■ **EXERCISE AIM**:
Below are records that contain pictures; transcribe the text exactly and omit the pictures.

# # # #

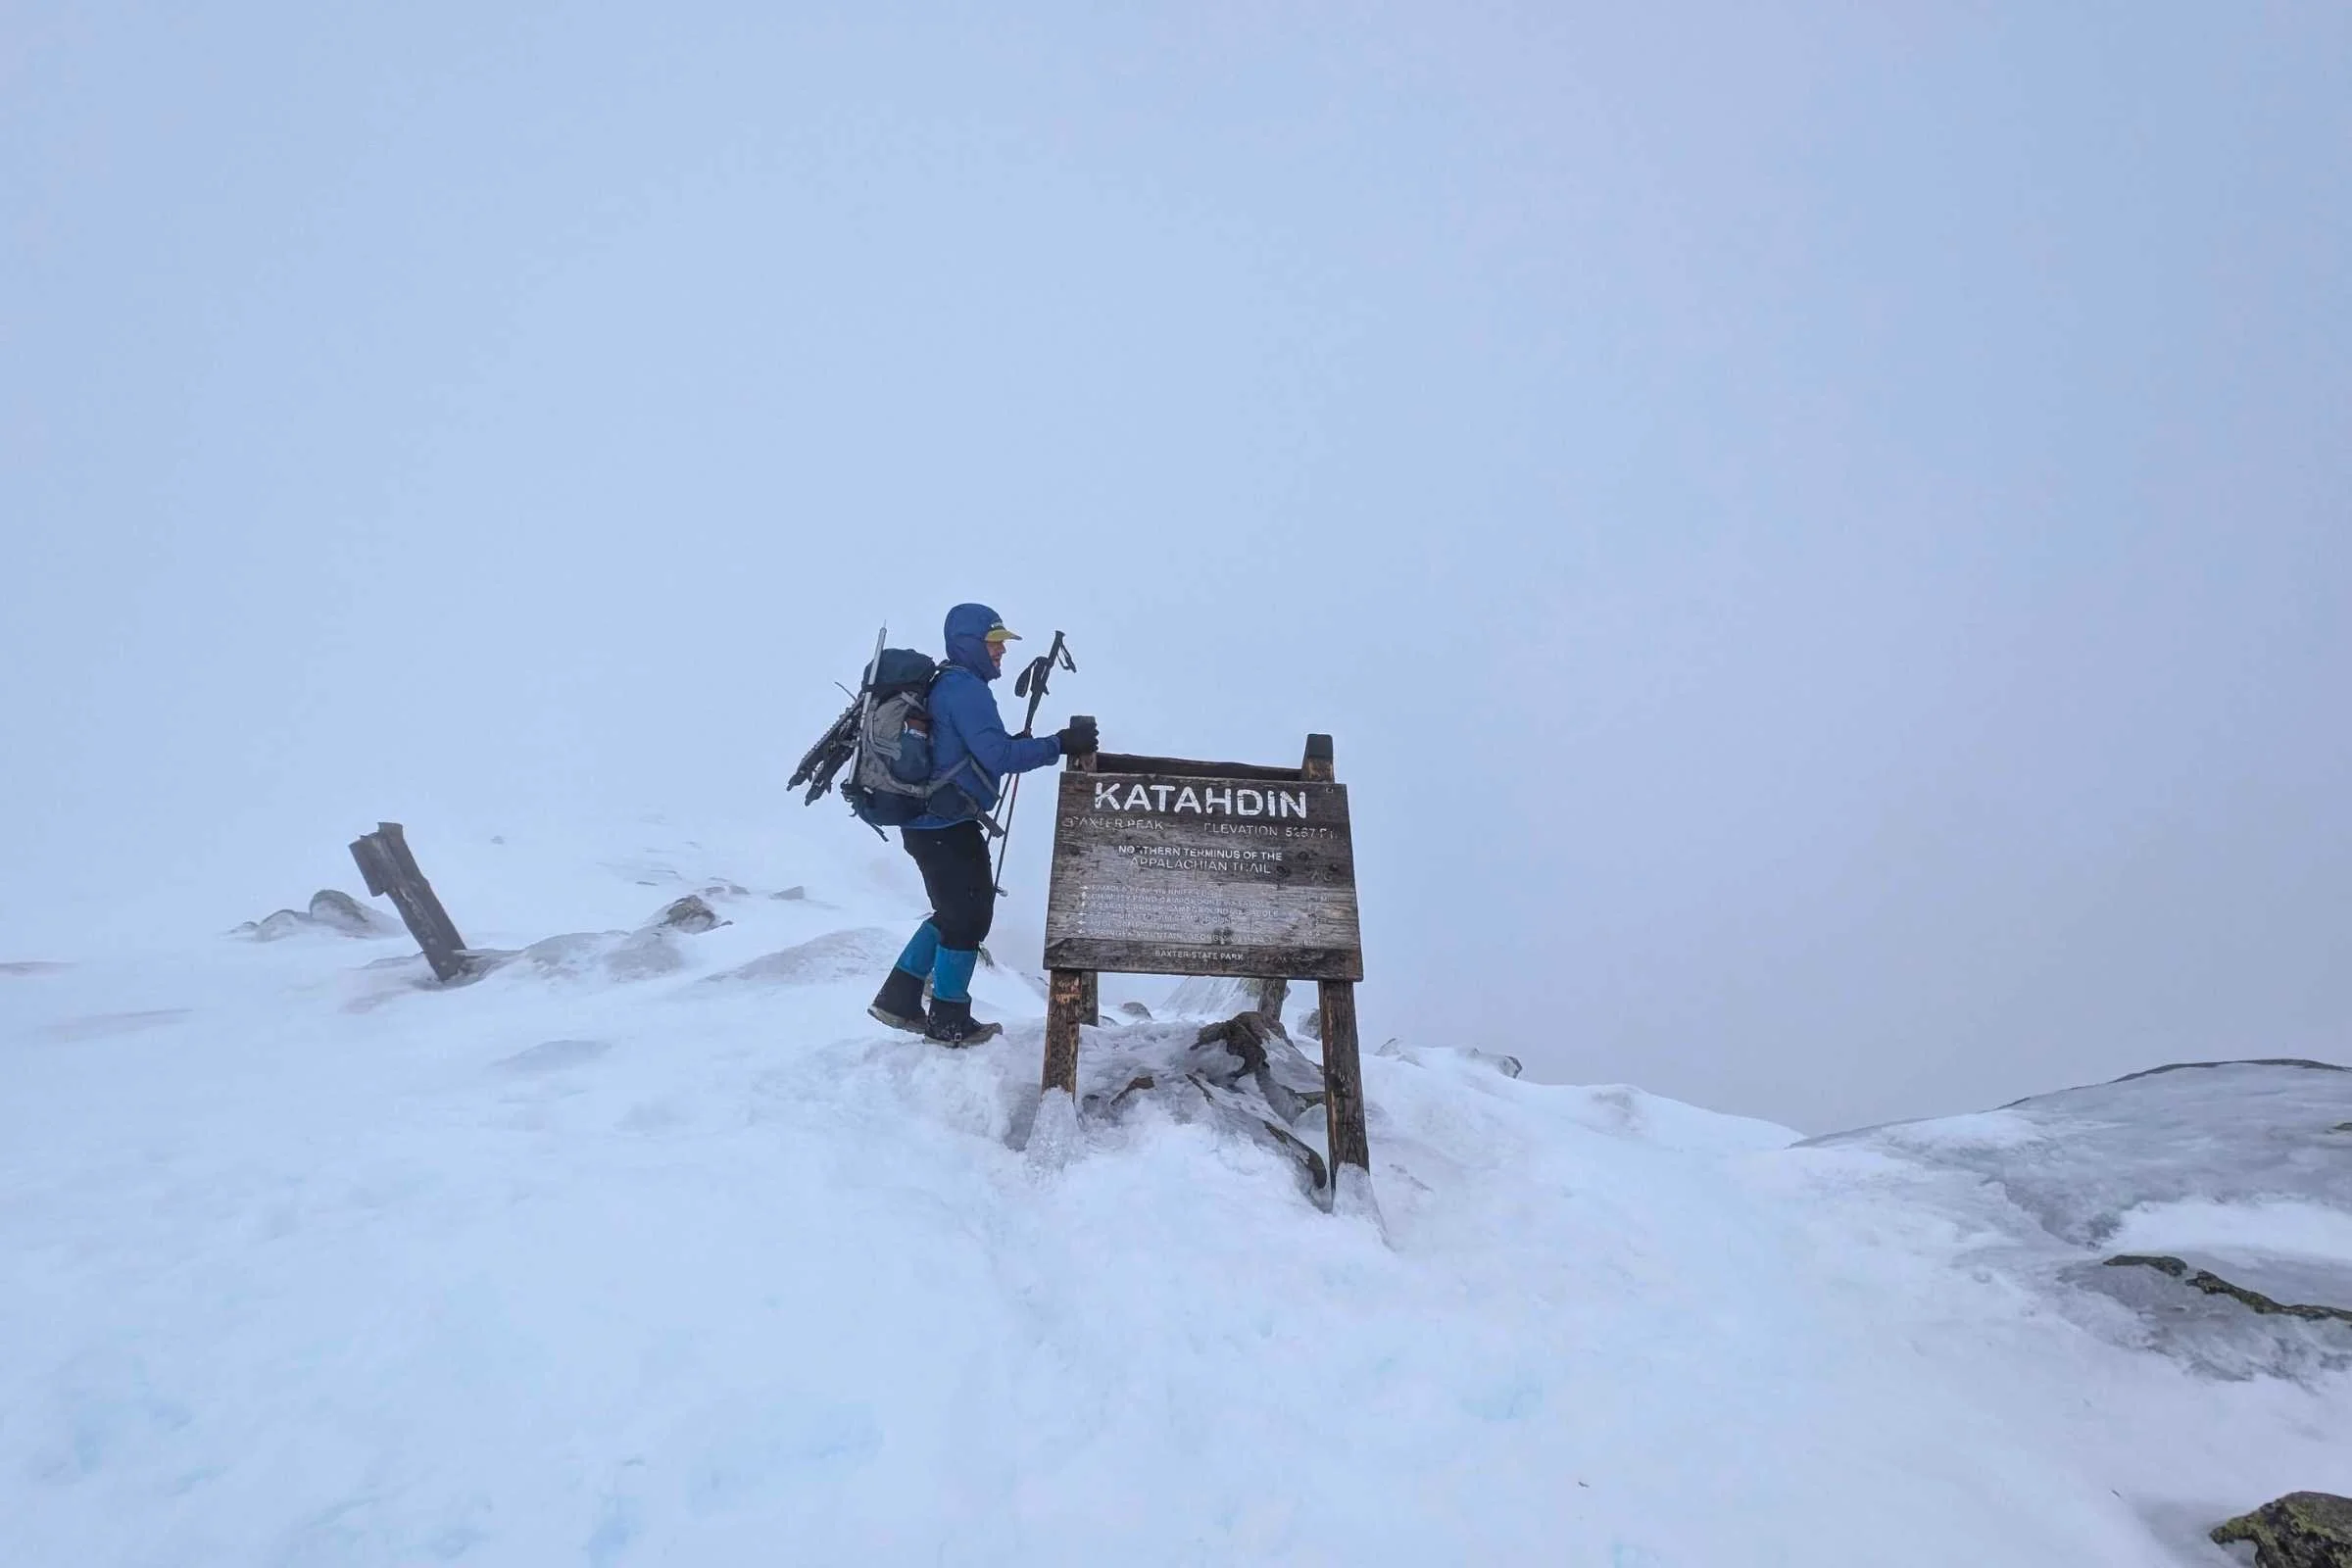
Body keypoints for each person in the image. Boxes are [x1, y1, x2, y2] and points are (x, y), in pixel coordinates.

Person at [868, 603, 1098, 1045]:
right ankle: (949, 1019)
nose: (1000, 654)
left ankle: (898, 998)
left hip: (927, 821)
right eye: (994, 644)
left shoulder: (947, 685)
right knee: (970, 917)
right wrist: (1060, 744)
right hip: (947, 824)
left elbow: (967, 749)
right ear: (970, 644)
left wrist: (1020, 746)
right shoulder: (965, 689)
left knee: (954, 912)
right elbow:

# # # #

■ **PROBLEM SOLUTION**:
Body keypoints for each person in the image. Boxes are [x1, y1, x2, y2] and points are (x, y), in pixel coordinates.

Person at [868, 603, 1098, 1045]:
right ankle: (949, 1019)
nose: (1000, 654)
left ankle: (898, 998)
left hip: (927, 821)
right eye: (994, 644)
left shoulder: (947, 685)
right knee: (970, 917)
right wrist: (1060, 744)
right hip: (947, 824)
left elbow: (967, 749)
right ear: (970, 644)
left wrist: (1020, 746)
right shoulder: (965, 689)
left knee: (954, 912)
right elbow:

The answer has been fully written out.